Setup Multi-Cluster ServiceMesh with Istio on EKS
Alfred Valderrama
Posted on June 22, 2022
1. Provisioning
2. Istio Setup with Helm chart
3. Cross network gateway validation
Hey! In this post, We will be exploring a technology called ServiceMesh powered by Istio.
Short Intro on Non-Istio users
Istio is an open source service mesh that layers transparently onto existing distributed applications.
Istio's powerful features provide a uniform and more efficient way to secure, connect, and monitor services. Its powerful control plane brings vital features, including:
Secure service-to-service communication in a cluster with TLS encryption, strong identity-based authentication and authorization.
Automatic load balancing for HTTP, gRPC, WebSocket, and TCP traffic
Fine-grained control of traffic behavior with rich routing rules, retries, failovers, and fault injection
A pluggable policy layer and configuration API supporting access controls, rate limits and quotas
Automatic metrics, logs, and traces for all traffic within a cluster, including cluster ingress and egress
Most of you are already familiar with Istio. Since, Kubernetes federation is currently not yet available and the latest version is on a Beta version and you want to distribute your traffic across different clusters with production grade deployment.

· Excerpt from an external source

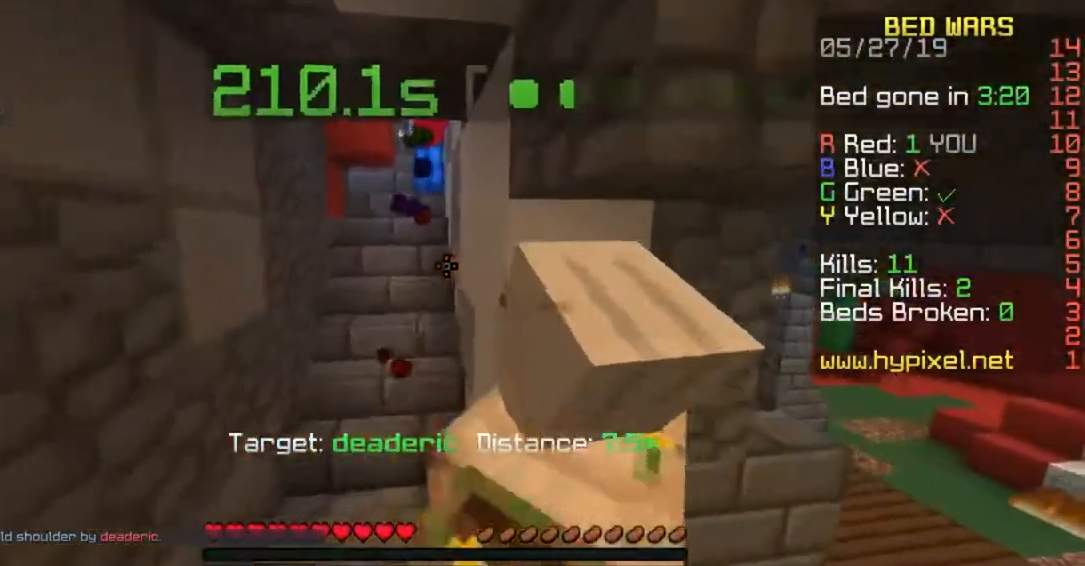
{"keys": [], "mouse": [], "events": [[133, "s", "up"]]}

So, Let's quickly go through the Step-by-Step procedure to implement Multi Cluster Deployment with Istio.
This tutorial is highly based on AWS and Terraform and also Helm Charts.
Provisioning
Required resources
- EKS Clusters
- Security Group / Rule
- S3 Bucket for terraform states
- IAM Roles
- IAM Permissions
- AWS ALB (Application LoadBalancer)
IAM Role
Create your IAM Role for your EKS Cluster.
iam.tf
resource "aws_iam_role" "eks_iam_role" {
name = "AmazonAwsEksRole"
assume_role_policy = jsonencode({
"Version" : "2012-10-17",
"Statement" : [
{
"Effect" : "Allow",
"Principal" : {
"Service" : "eks.amazonaws.com"
},
"Action" : "sts:AssumeRole"
}
]
})
tags = local.default_tags
}
resource "aws_iam_policy_attachment" "eksClusterPolicyAttachmentDefault" {
name = "eksClusterPolicyAttachmentDefault"

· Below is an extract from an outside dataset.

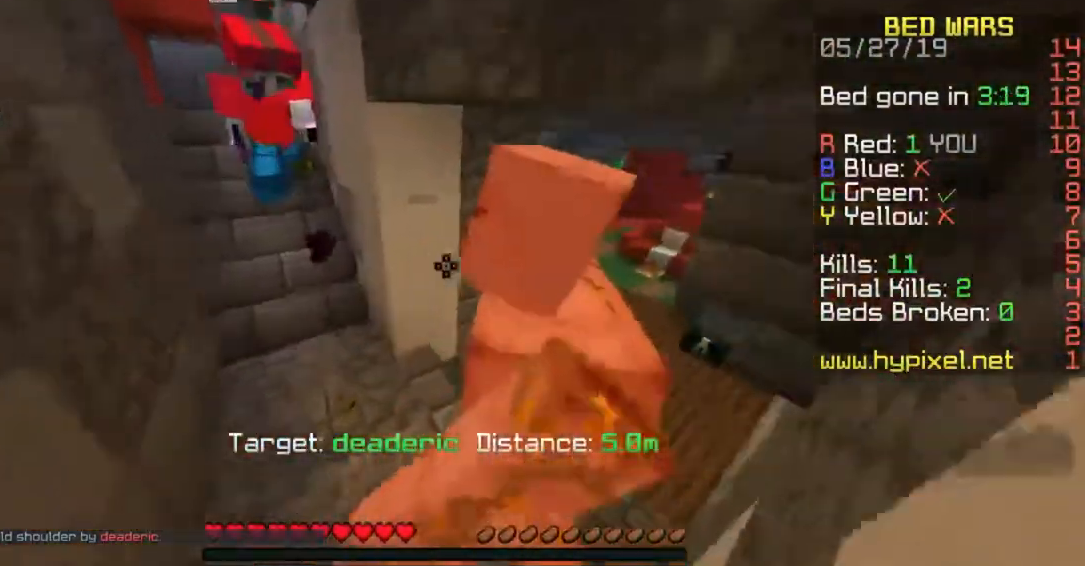
{"keys": [], "mouse": [], "events": []}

roles = [aws_iam_role.eks_iam_role.name]
policy_arn = "arn:aws:iam::aws:policy/AmazonEKSClusterPolicy"
}
resource "aws_iam_role" "eks_iam_node_role" {
name = "AmazonAwsEksNodeRole"
assume_role_policy = jsonencode({
"Version" : "2012-10-17",
"Statement" : [
{
"Effect" : "Allow",
"Principal" : {
"Service" : "ec2.amazonaws.com"
},
"Action" : "sts:AssumeRole"
}
]
})
tags = local.default_tags
depends_on = [
aws_iam_role.eks_iam_role,
aws_iam_policy_attachment.eksClusterPolicyAttachmentDefault
]
}
resource "aws_iam_policy_attachment" "AmazonEKSWorkerNodePolicyAttachment" {
name = "AmazonEKSWorkerNodePolicyAttachment"
roles = [aws_iam_role.eks_iam_node_role.name]
policy_arn = "arn:aws:iam::aws:policy/AmazonEKSWorkerNodePolicy"
}
resource "aws_iam_policy_attachment" "AmazonEC2ContainerRegistryReadOnlyAttachment" {
name = "AmazonEC2ContainerRegistryReadOnlyAttachment"
roles = [aws_iam_role.eks_iam_node_role.name]
policy_arn = "arn:aws:iam::aws:policy/AmazonEC2ContainerRegistryReadOnly"
}
resource "aws_iam_policy_attachment" "AmazonEKSCNIPolicyAttachment" {
name = "AmazonEKSCNIPolicyAttachment"
roles = [aws_iam_role.eks_iam_node_role.name]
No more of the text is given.